More than half of the world's most vulnerable children continue to go without the immunisations they require to survive and live healthy lives.

Table of Content

Childhood Immunization: A Comprehensive Guide for Parents

Why is Immunisation important?

Duration and which immunisation

Conclusion

 

Why is Immunisation important?

We have listed below some of the major benefits of immunisation for children:

  • Vaccination saves lives. 

Modern vaccinations and drops have prevented kids from a wide range of potentially deadly infections.

  • Immunisation safeguards future generations.  

Immunisation has contributed to the eradication of certain crippling illnesses. Polio has now been eliminated from the country, ensuring that current and future generations will be free of it

  • Immunisation can save you money. 

Supporting a family member suffering from a preventable disease can be challenging in a country like India, where a major portion of the population comes from low-income families.

  • Immunisation is critical for protecting your family and friends. 

Many communicable illnesses are also avoidable. Sometimes the individual who becomes infected lives, but someone they know with weakened immunity may perish.

Duration and which immunisation 

  • Bacillus Calmette Guerin 

At birth, the newborn must be immunised against Bacillus Calmette Guerin (BCG). This is a single-dose vaccination that is injected into the upper arm. This vaccination provides TB protection.

  • OPV (Oral Polio Vaccine) - 0 dose

This is the initial dosage given at birth to ensure proper Child Health. The second dose is given to your child at 6 weeks, the third dose at 10 weeks, and the last dose at 14 weeks.

This vaccination protects against the poliovirus, a highly contagious illness that infiltrates the nervous system and can result in complete paralysis. The virus typically affects youngsters aged five and under.

  • Pentavalent - 1

At 6 weeks old, this is the first dosage. The second dosage is given when your child is 10 weeks old, and the last dose is given when your child is 14 weeks old. Diphtheria, Pertussis, Tetanus, Hepatitis B, and Hib are all protected by this vaccination.

  • Rotavirus Vaccine (RVV)

 This is the first of three treatments in the 6th week of birth. The second dosage is given when your child is 10 weeks old, and the last dose is given when your child is 14 weeks old. This vaccination protects against rotaviruses, the most prevalent cause of severe diarrhoea in newborns and young children.

  • Pneumococcal Conjugate Vaccine (PCV)

 The first of two PCV treatments . The second dosage is given to your child when he or she is 14 weeks old. This vaccination protects against meningitis, septicemia, and pneumonia, as well as lesser diseases including sinusitis and otitis media. 
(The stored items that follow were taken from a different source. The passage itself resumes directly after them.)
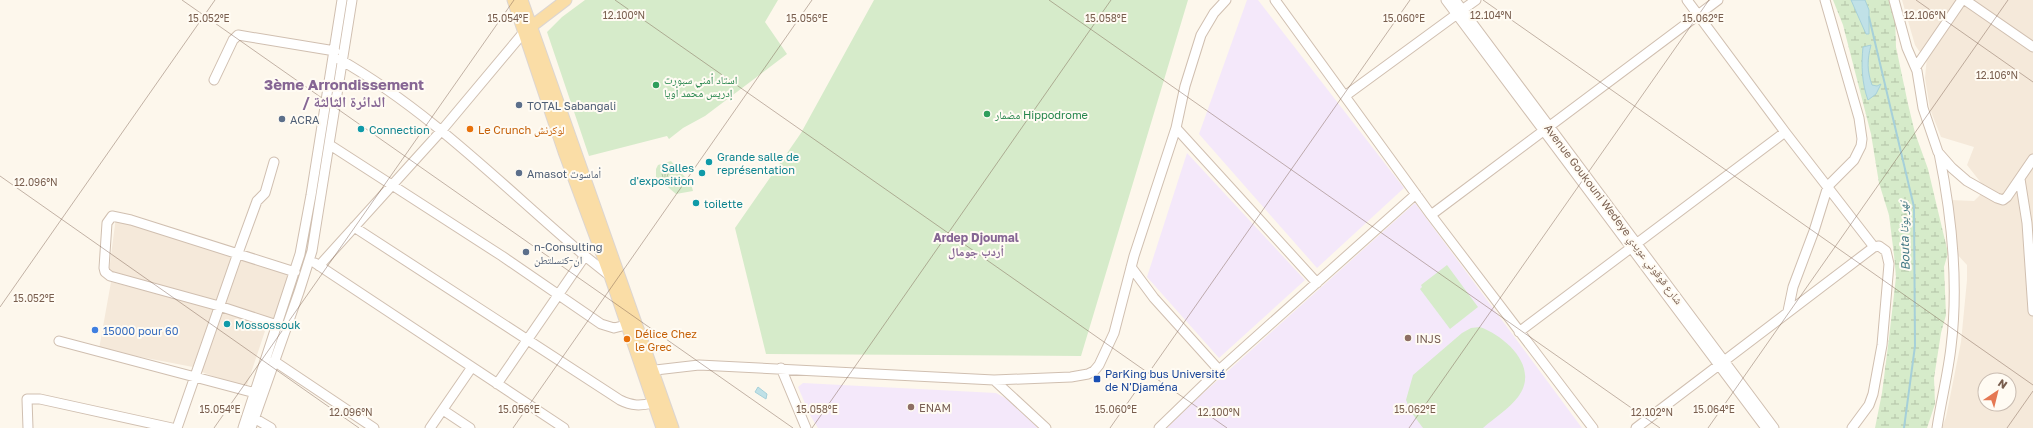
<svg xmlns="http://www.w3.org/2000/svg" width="2033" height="428" viewBox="0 0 2033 428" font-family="'Golos Text','Noto Naskh Arabic',sans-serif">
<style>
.residential{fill:#f5e9da;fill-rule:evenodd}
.education{fill:#f4e8fa}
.green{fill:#d6ebca}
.wetland{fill:url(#wetland-marsh)}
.park{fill:url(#park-tufts)}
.water{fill:#c0e1e7;stroke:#a6d0d9}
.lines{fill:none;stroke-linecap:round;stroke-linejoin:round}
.stream{stroke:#a6d0d9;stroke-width:2}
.minor-casing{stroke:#d0bfb0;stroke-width:11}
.major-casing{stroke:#dcd5d1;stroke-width:13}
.minor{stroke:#fff;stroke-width:9}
.major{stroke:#fadda6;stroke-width:11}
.ticks{fill:none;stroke:#795e4e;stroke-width:1;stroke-opacity:0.45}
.leisure-dot{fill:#2e9e5b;stroke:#fffbf3;stroke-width:1.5}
.service-dot{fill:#5c6f8a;stroke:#fffbf3;stroke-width:1.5}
.culture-dot{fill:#0f9aa8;stroke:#fffbf3;stroke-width:1.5}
.food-dot{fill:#e8710a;stroke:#fffbf3;stroke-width:1.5}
.shop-dot{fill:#3f7fe0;stroke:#fffbf3;stroke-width:1.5}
.education-dot{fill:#8d6e63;stroke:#fffbf3;stroke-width:1.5}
.transit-dot{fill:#1a4fb4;stroke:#fffbf3;stroke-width:1.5}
.labels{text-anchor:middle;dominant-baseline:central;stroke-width:4;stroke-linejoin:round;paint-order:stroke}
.leisure-label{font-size:11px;fill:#27864d;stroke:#fffbf3;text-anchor:start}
.service-label{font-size:11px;fill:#4e5e75;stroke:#fffbf3;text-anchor:start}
.culture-label{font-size:11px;fill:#0d838f;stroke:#fffbf3;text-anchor:start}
.food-label{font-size:11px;fill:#c56008;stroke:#fffbf3;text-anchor:start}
.street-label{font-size:11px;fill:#795e4e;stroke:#fffbf3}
.shop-label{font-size:11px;fill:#366cbe;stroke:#fffbf3;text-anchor:start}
.education-label{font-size:11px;fill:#785e54;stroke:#fffbf3;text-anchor:start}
.transit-label{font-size:11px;fill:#164399;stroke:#fffbf3;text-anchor:start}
.water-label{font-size:12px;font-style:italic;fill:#437885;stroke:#fffbf3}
.neighbourhood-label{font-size:12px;font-weight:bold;fill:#866694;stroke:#fffbf3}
.district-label{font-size:15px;font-weight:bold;fill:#866694;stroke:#fffbf3}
.ticks-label{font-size:10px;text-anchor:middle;fill:#795e4e;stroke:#fffbf3;stroke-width:4;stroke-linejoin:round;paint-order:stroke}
</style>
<defs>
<pattern id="wetland-marsh" width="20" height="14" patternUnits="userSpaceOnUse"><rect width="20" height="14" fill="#d6ebca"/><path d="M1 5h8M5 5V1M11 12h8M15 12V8" fill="none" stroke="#b2c2a6"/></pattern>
<pattern id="park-tufts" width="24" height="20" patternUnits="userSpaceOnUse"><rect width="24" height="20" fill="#d6ebca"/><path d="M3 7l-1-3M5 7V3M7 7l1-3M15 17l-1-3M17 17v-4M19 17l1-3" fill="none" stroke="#b2c2a6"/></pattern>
</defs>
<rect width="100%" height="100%" fill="#fdf7ec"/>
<path class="residential" d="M1902,0H2033V428H1942L1946,417L1961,342L1967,280V265L1955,252L1951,200L1974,201L1986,189L1967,165L1974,147L1941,137L1930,109L1925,78L1927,56L1919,51L1915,45ZM1985,380H2009V404H1985Z
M116,217L290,274L275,322L109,271Z
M111,282L214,307L193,367L99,349Z
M219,311L266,328L246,388L199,371Z"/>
<path class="education" d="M1247,0H1258L1404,188L1317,268L1199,134Z
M1187,153L1305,280L1219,358L1147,277Z
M1415,203L1582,428H1167L1199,397Z
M803,383L996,393L1007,399L1038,428H818L810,415L798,387Z"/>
<path class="green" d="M585,0H778L765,22L787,54L705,116L683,128L669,139L667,136L589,156L547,32L562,17Z
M874,0H1188L1081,356L766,354L735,228L801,133Z
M1447,265L1478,307L1450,329L1420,289L1422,287L1421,285Z
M1480,327C1507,337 1540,368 1518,397C1509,409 1494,418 1483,428H1423L1411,412L1406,400L1413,375L1462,333L1471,328Z"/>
<path class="wetland" d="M1833,0H1890L1895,14L1896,47L1908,104L1915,133L1928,169L1948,253L1944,267L1946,315L1941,333L1934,378L1935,404L1927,428H1875L1882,393L1889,338L1896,277L1894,255L1889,215L1879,183L1871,134L1843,25Z"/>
<path class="park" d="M671,161L691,184L693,191L676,194L656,177V169L658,165Z"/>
<path class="water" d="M1851,0H1865L1869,10V34H1866Z
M1871,45C1867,60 1867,71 1872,85L1877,86L1881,84L1876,94L1868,100C1862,84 1861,65 1863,47Z
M758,387L767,394L766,399L755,392Z"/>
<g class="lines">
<path class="stream" d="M1869,17L1914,207L1915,346L1904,428"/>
<g class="minor-casing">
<path id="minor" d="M1275,0L1431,215L1593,428
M1446,0L1766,428
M1455,0L1774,428
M1687,0L1785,132L1874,247L1879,246L1886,251L1889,264L1882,345L1873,394L1869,405L1852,428
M1894,0L1907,48L1917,71L1923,108L1938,152L1952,168L1967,181L1997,198L2003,200L2007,197L2033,159
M1965,0L2033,47
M1462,10L1476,0
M339,59C430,111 505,188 585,256
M1916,67L1962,0
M214,80L233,40L238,35L335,51
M1345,96L1457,14
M1176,128L1317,283
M330,145L502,256L601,324L614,328L626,325
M2020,179L2027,223L2033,311
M1431,215L1718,0
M354,227L620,400C632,406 640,406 653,403
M315,263L564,428
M319,266L442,130L524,32
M1131,267L1154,298L1219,370
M1788,311L1793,287L1814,231L1828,186L1854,160L1861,146L1862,139L1859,118L1825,0
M277,325L219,306L110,276L105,272L104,268L107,223L112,216L131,220L295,272
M1519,332L1785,132
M59,341L255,393
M274,361L374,428
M781,368L806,428
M647,371L699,365L994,380L1071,377L1088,374L1094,371L1099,365L1114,333L1134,256L1176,128L1185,86L1201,35L1214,13L1226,0
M994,380L1046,428
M497,384L585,256L610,276
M443,410L470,428
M254,418L271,428
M28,428L27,399H40L172,428
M177,428L238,253L257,201L265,193L274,162
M243,428L300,254L311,195L342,0
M251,428L299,292L312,251L352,0
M430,428L472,367
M1159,428L1219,370L1416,194
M1636,428L1874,247
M1937,428C1941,401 1948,374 1951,347C1959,282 1952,217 1939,153"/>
</g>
<g class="major-casing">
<path id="major" d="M513,0L564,152L610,276L662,428
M522,0L673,428
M528,29L566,0"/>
</g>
<use href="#minor" class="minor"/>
<use href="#major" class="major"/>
</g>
<path class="ticks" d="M182,0L793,428M615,0L1227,428M1049,0L1660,428M1483,0L2033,385M1916,0L2033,82M0,176L359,428M0,307L215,0M214,428L514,0M513,428L812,0M812,428L1111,0M1110,428L1410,0M1409,428L1709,0M1708,428L2008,0M2007,428L2033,391"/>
<g class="leisure-dot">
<circle cx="656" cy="85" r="4"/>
<circle cx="987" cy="114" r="4"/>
</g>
<g class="service-dot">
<circle cx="519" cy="105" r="4"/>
<circle cx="282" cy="119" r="4"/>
<circle cx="519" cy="173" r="4"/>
<circle cx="526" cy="252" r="4"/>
</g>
<g class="culture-dot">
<circle cx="361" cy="129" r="4"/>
<circle cx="709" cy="162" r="4"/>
<circle cx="702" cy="173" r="4"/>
<circle cx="696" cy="203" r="4"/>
<circle cx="227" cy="324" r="4"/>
</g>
<g class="food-dot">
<circle cx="470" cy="129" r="4"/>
<circle cx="627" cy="339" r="4"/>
</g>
<circle class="shop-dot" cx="95" cy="330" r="4"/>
<g class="education-dot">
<circle cx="1408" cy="338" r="4"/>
<circle cx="911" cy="407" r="4"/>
</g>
<rect class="transit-dot" x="1093" y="375" width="8" height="8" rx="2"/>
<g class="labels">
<g class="leisure-label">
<text x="664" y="79">استاد أمني سبورت<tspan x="664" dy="13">إدريس محمد أويا</tspan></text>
<text x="995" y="114">مضمار Hippodrome</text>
</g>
<g class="service-label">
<text x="527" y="105">TOTAL Sabangali</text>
<text x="290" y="119">ACRA</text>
<text x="527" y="173">Amasot أماسوت</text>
<text x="534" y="246">n-Consulting<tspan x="534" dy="13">ان-كنسلتطن</tspan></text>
</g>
<g class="culture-label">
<text x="369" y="129">Connection</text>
<text x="717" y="156">Grande salle de<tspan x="717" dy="13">représentation</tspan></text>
<text x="694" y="167" text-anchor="end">Salles<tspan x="694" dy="13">d'exposition</tspan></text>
<text x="704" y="203">toilette</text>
<text x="235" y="324">Mossossouk</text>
</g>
<g class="food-label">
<text x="478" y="129">Le Crunch لوكرنش</text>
<text x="635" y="333">Délice Chez<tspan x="635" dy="13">le Grec</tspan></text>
</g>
<g class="street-label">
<text transform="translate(1614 214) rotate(53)">Avenue Goukouni Wedeye شارع قوقوني عويدي</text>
</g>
<g class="shop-label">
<text x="103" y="330">15000 pour 60</text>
</g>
<g class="education-label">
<text x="1416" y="338">INJS</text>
<text x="919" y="407">ENAM</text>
</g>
<g class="transit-label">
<text x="1105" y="373">ParKing bus Université<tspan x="1105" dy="13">de N'Djaména</tspan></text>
</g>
<g class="water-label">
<text transform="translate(1904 236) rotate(-92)">Bouta نهر بوتا</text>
</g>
<g class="neighbourhood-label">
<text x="976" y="237">Ardep Djoumal<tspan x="976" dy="14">أردب جومال</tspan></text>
</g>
<g class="district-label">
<text x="344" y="84">3ème Arrondissement<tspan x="344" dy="17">/ الدائرة الثالثة</tspan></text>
</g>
</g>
<g class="ticks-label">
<text x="1925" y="19">12.106°N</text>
<text x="624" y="19">12.100°N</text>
<text x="1491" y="19">12.104°N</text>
<text x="209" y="22">15.052°E</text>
<text x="508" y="22">15.054°E</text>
<text x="807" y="22">15.056°E</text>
<text x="1106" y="22">15.058°E</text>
<text x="1404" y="22">15.060°E</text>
<text x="1703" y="22">15.062°E</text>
<text x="1997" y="79">12.106°N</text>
<text x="36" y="186">12.096°N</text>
<text x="34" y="302">15.052°E</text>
<text x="220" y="413">15.054°E</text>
<text x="519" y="413">15.056°E</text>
<text x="817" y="413">15.058°E</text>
<text x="1116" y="413">15.060°E</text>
<text x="1415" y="413">15.062°E</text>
<text x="1714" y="413">15.064°E</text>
<text x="351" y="416">12.096°N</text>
<text x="1219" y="416">12.100°N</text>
<text x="1652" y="416">12.102°N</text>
</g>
<g transform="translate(1997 392) rotate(35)"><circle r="19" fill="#fffbf3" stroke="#c9bcb1"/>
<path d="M0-3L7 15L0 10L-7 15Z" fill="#e57853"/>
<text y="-6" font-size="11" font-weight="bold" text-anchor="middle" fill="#795e4e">N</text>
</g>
</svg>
  • Inactivated Polio Vaccine (fIPV)

 The first of two fIPV injections is after the 6th week when your child is born. Your child will receive the second treatment at 14 weeks.This vaccination protects the Child Health against the poliovirus, a highly contagious viral illness that mostly affects children under the age of five. 
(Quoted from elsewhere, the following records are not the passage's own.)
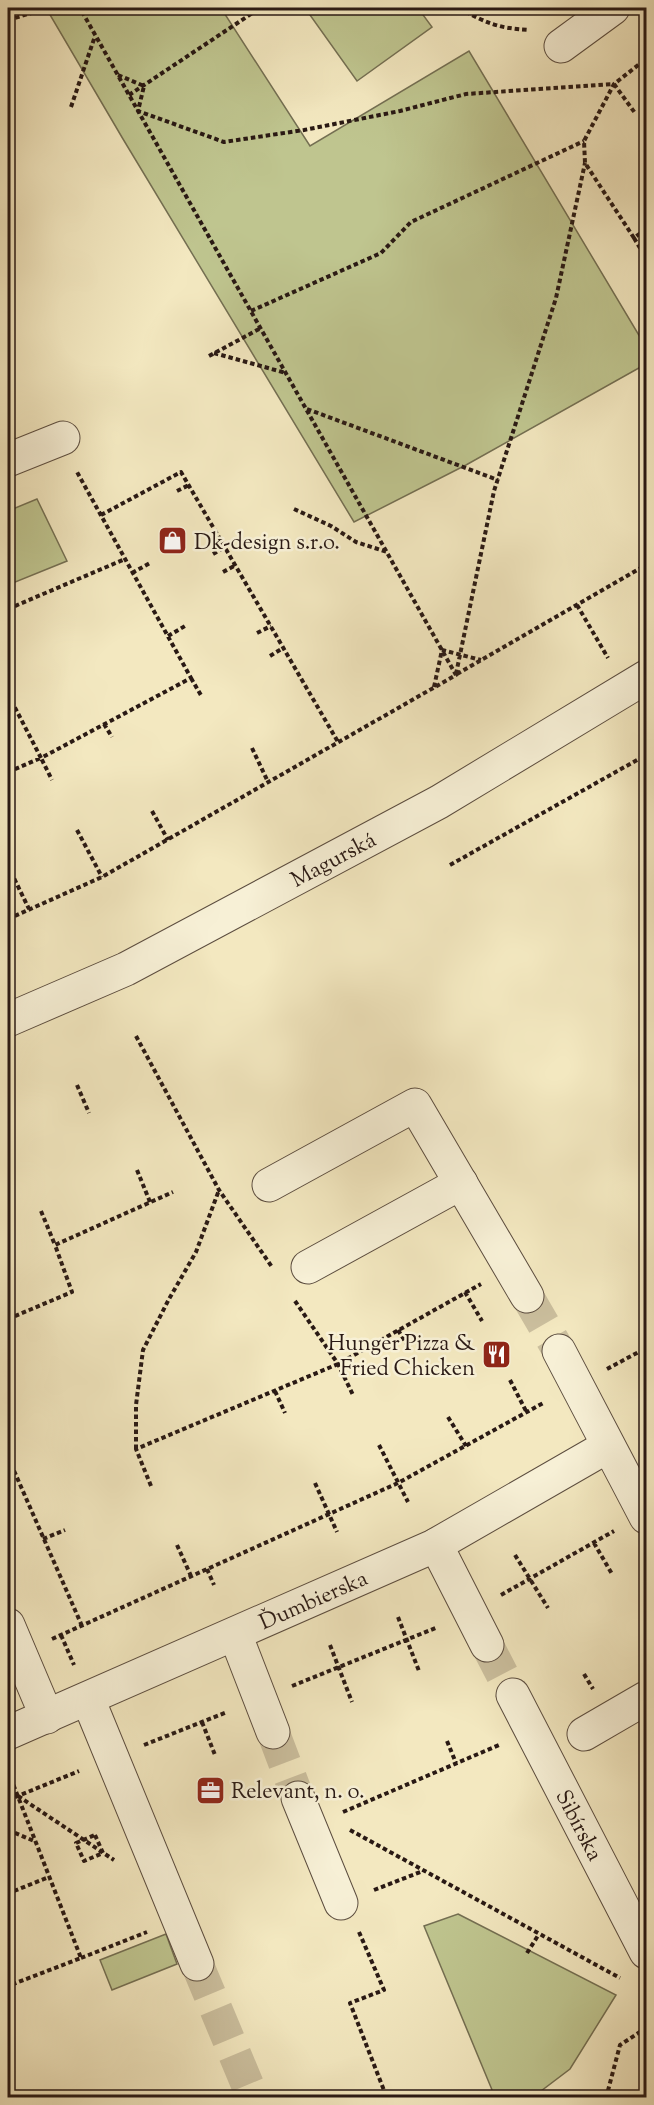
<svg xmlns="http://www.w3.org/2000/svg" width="654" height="2105" font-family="'Sorts Mill Goudy',serif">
	<rect width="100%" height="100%" fill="#f3e8c0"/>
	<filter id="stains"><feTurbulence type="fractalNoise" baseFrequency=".00333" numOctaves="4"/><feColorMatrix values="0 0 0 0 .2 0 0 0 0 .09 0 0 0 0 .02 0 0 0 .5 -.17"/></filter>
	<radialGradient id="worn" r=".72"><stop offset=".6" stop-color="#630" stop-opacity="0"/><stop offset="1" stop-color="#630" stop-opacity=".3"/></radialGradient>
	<!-- green -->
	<path fill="#bfc58f" stroke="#746f52" stroke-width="1.5" d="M46 8H221L310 146 469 51 646 347V364L466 465 354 522 123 139Z
		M305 8H418L432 27 357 81Z
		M37 499 67 561 8 585V511Z
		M458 1914 616 1995 570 2069 533 2097H495L424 1926Z
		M166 1934 177 1964 112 1990 100 1960Z"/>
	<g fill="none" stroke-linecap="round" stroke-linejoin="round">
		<!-- minor-tunnel -->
		<path stroke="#cbbf9e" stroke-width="33" stroke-dasharray="33 16" stroke-linecap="butt" d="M527 1296 559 1351
			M487 1645 513 1695
			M273 1732 298 1798
			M197 1964 253 2098"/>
		<defs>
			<g id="minor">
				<path d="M561 46 613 8"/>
				<path d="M8 460 63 438"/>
				<path id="s1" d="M8 1020 126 969 439 802 646 677"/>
				<path d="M269 1185 415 1105 527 1296"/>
				<path d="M308 1267 461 1183"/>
				<path d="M559 1351 646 1517"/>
				<path d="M436 1545 487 1645"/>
				<path d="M8 1625 47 1717"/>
				<path d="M235 1634 273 1732"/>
				<path id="s2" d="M513 1695 646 1952"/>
				<path d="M88 1699 197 1964"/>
				<path id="s3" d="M8 1733 434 1546 608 1446"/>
				<path d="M584 1734 646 1698"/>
				<path d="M298 1798 341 1903"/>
			</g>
		</defs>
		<!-- minor casing -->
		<use href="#minor" stroke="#5c4d3f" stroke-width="35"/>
		<!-- path -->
		<path stroke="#291914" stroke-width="4" stroke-dasharray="4.5 3" stroke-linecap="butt" d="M459 8C486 23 497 28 529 30
			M8 20 48 8
			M118 75 144 86 138 111 224 142 304 130 400 111 466 94 614 84
			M614 84 635 113
			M129 95 260 8
			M71 107 95 36
			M646 229 634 238 646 258
			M634 238 585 163 584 141 614 84 646 59
			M251 311 381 253 411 222 584 141
			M214 353 286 373
			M209 356 261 328
			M307 409 498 480
			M177 491 189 485
			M294 509 331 526 356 542 387 552
			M101 515 181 472 338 742
			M213 554 225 547
			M223 572 236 565
			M132 573 150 563
			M577 605 608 658
			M8 609 125 559
			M257 633 271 626
			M168 636 185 626
			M270 656 283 648
			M456 674 494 491 556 298 585 163
			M457 674 646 565
			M191 678 202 697
			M434 687 442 650 481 660
			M8 694 41 758 191 678 77 472
			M104 724 112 737
			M252 748 268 782
			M8 772 41 758 52 780
			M152 811 168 840
			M77 830 102 877
			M450 865 646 755
			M11 872 29 909
			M8 919 102 877 456 675 80 8
			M136 1036 219 1190 272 1267
			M77 1085 89 1113
			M137 1170 150 1202
			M41 1211 55 1245
			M465 1292 482 1321
			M295 1301 338 1364 353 1395
			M8 1319 72 1292 55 1245 173 1192
			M398 1330 411 1351
			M607 1369 646 1348
			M510 1380 527 1413
			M275 1391 285 1413
			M448 1417 466 1446
			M379 1445 408 1502
			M136 1449V1405L143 1350 169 1299 196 1252 219 1190
			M8 1457 82 1626
			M315 1483 337 1532
			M151 1486 136 1449 338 1364 481 1284
			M43 1539 65 1530
			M594 1543 612 1574
			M177 1545 191 1576
			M515 1555 548 1608
			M207 1569 214 1585
			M501 1595 614 1531
			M398 1617 419 1671
			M61 1635 74 1665
			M52 1639 398 1483 545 1402
			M330 1645 352 1702
			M584 1674 593 1689
			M292 1686 438 1627
			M202 1722 215 1755
			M447 1741 456 1763
			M144 1745 227 1712
			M8 1771 81 1958 8 1986
			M18 1796 114 1860
			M8 1800 79 1771
			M343 1812 499 1745
			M8 1830 34 1841
			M350 1830 620 1978
			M95 1835 103 1853 84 1861 76 1843Z
			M374 1890 423 1871
			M14 1891 49 1877
			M359 1932 384 1990 350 2003 387 2098
			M527 1953 539 1934
			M81 1958 147 1932
			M606 2098 620 2045 646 2028"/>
		<!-- minor -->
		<use href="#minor" stroke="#f7f0d6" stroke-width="33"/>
	</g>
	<!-- icons -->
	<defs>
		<symbol id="shop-square" viewBox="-11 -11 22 22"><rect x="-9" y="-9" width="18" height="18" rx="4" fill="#8f2418" stroke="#f7f0d6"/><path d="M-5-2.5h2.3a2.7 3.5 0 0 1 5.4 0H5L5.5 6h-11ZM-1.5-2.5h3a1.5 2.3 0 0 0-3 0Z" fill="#fff"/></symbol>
		<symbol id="restaurant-square" viewBox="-11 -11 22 22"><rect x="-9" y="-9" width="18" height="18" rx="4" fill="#8f2418" stroke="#f7f0d6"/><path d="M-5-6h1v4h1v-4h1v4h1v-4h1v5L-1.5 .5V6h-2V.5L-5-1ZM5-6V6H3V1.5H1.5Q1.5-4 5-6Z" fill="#fff"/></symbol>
		<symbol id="office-square" viewBox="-11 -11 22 22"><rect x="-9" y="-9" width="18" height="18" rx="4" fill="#8f2418" stroke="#f7f0d6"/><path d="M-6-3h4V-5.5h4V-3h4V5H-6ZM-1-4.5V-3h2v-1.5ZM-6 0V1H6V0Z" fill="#fff"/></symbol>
	</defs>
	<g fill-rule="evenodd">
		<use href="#shop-square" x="156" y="524" width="33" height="33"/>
		<use href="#restaurant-square" x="480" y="1338" width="33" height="33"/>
		<use href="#office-square" x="194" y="1774" width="33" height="33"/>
	</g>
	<g text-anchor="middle" stroke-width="5" stroke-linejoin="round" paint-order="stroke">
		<!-- poi labels -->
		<g font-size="22" fill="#291914" stroke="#f7f0d6" text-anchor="start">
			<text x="194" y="549">Dk-design s.r.o.</text>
			<text x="475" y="1350" text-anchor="end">Hunger Pizza &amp;<tspan x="475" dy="25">Fried Chicken</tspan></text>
			<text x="231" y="1798">Relevant, n. o.</text>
		</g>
		<!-- street labels -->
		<g font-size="22" fill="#291914" stroke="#f7f0d6">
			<text dy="8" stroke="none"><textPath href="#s1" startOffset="363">Magurská</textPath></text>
			<text dy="8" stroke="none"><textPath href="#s3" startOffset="333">Ďumbierska</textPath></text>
			<text dy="8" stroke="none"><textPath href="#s2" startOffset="146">Sibírska</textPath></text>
		</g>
	</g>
	<!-- margin -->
	<rect width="654" height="2105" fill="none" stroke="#f3e8c0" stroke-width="30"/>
	<rect x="9" y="9" width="636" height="2087" fill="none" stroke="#291914" stroke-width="3"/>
	<rect x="15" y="15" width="624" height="2075" fill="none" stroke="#291914" stroke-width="1.5"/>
	<rect width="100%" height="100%" filter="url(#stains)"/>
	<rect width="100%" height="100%" fill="url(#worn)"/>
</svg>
  • Adult Diphtheria with Tetanus (Td)

 This is a single-dose vaccination administered at the age of 16. The vaccination protects against tetanus, which can be caught by infected incisions or wounds containing Clostridium tetani spores.

Also Read:- No quick fix solutions for child stunting in India

Conclusion

It is critical to raise awareness about the importance of immunisation and ensure Maternal And Child Health. Parents should understand when and where to bring their children for vaccinations, the intervals between doses, and the significance of not missing a visit.